### [Instruction]
Nothing in the entries may change when you repeat them, and no images may appear.

(Data for review Opens)

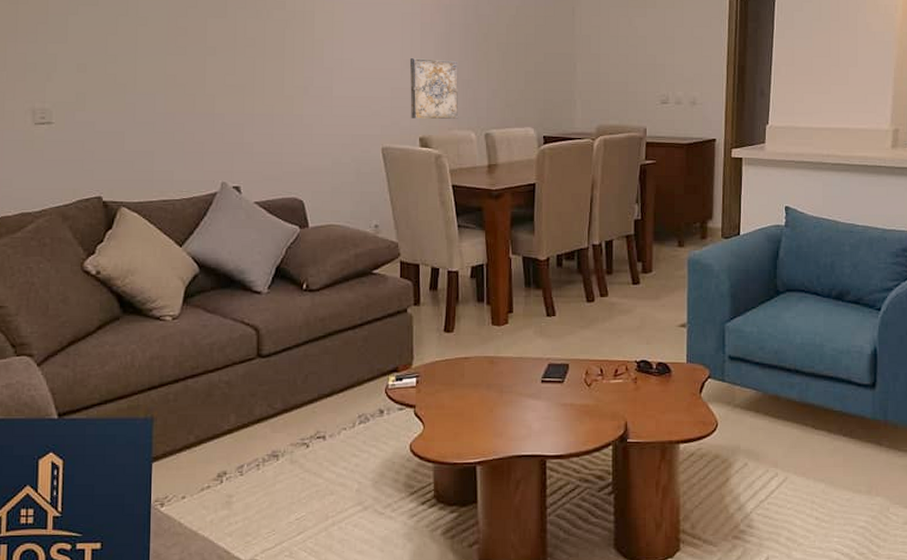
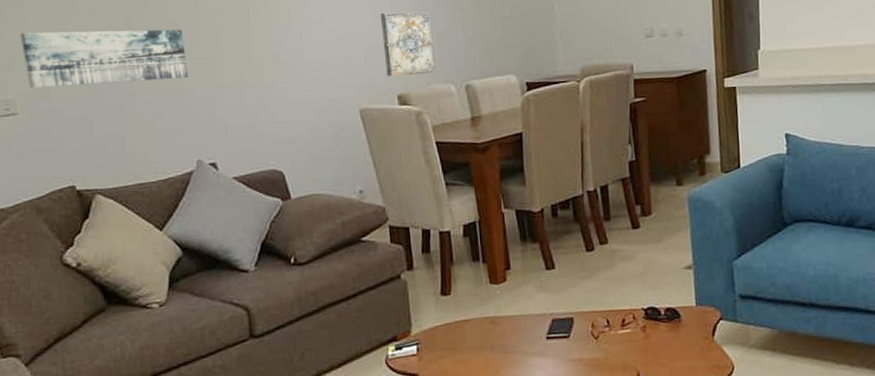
wall art: none [62,46,221,103] -> present [20,29,189,88]

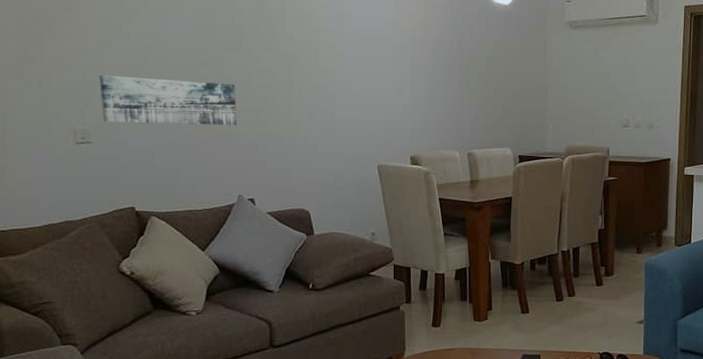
wall art: present [380,12,435,76] -> none [402,87,444,140]

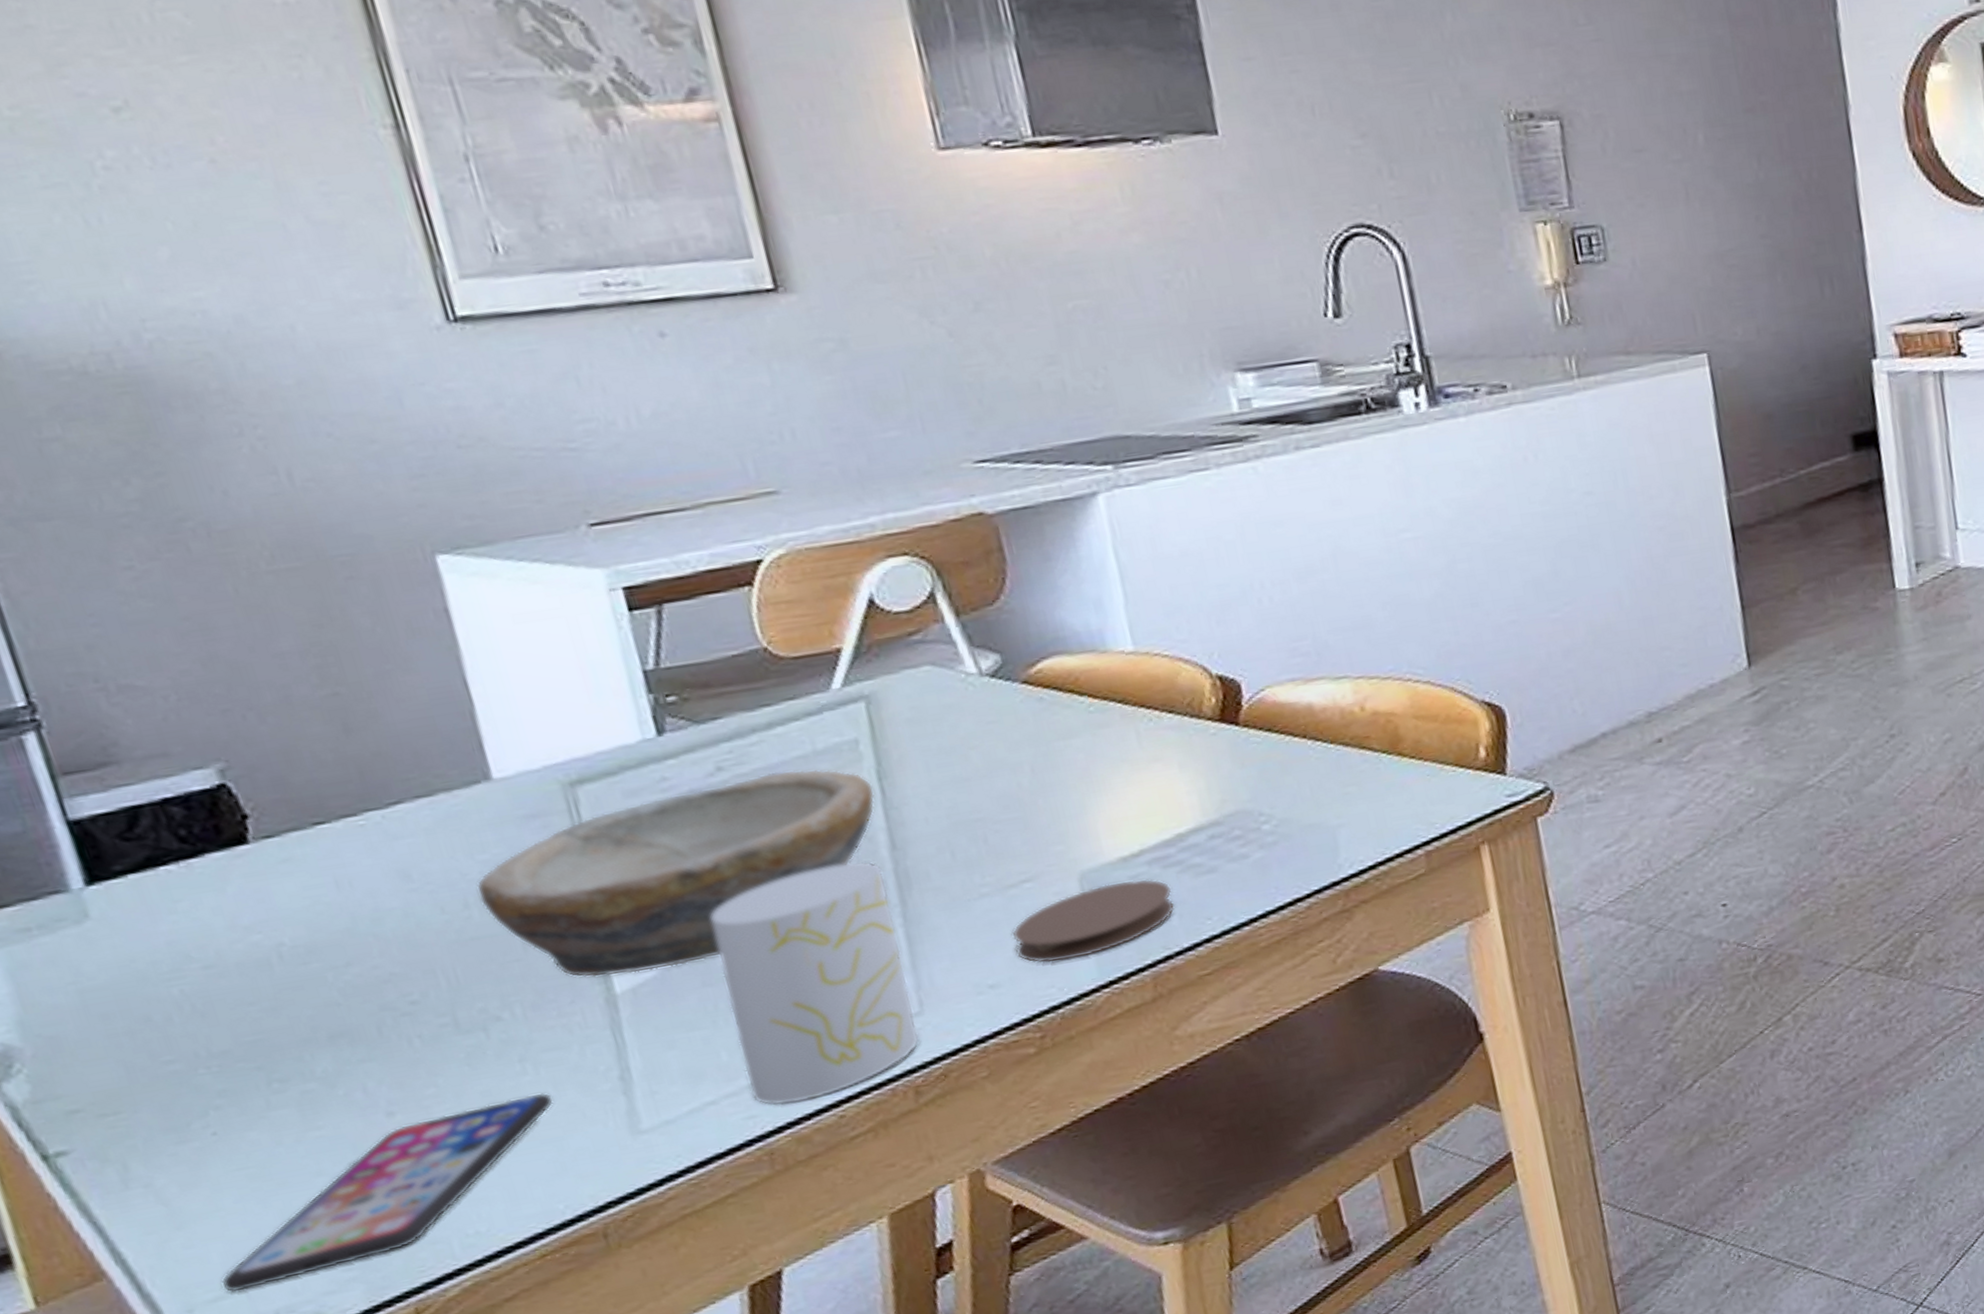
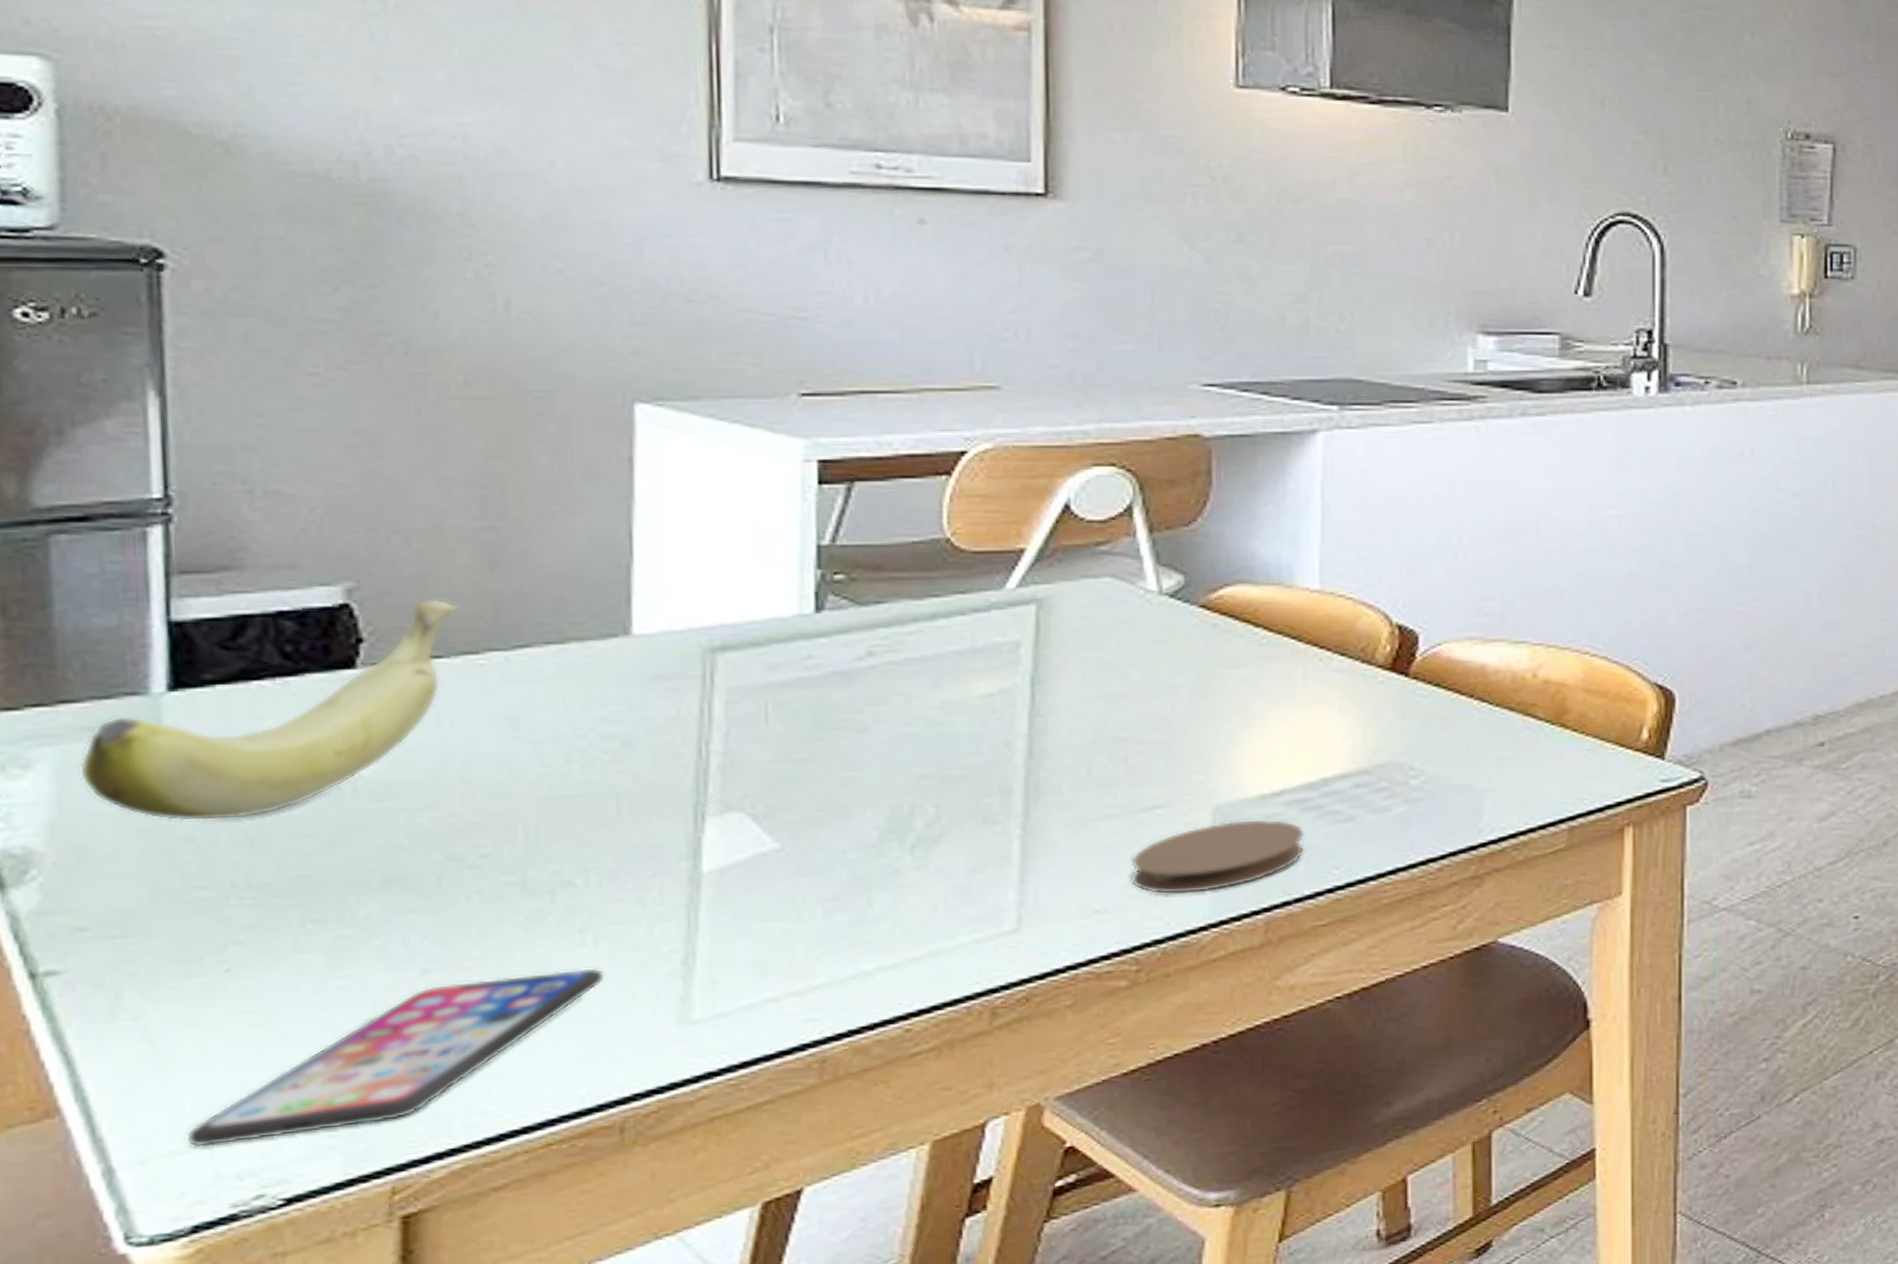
banana: none [27,768,331,1005] -> present [79,599,457,822]
bowl: present [476,769,875,978] -> none [583,663,1025,854]
cup: present [710,861,920,1106] -> none [817,765,1014,1011]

(Data for review Closes)

### [Response]
wall art: none [62,46,221,103] -> present [20,29,189,88]

wall art: present [380,12,435,76] -> none [402,87,444,140]

banana: none [27,768,331,1005] -> present [79,599,457,822]
bowl: present [476,769,875,978] -> none [583,663,1025,854]
cup: present [710,861,920,1106] -> none [817,765,1014,1011]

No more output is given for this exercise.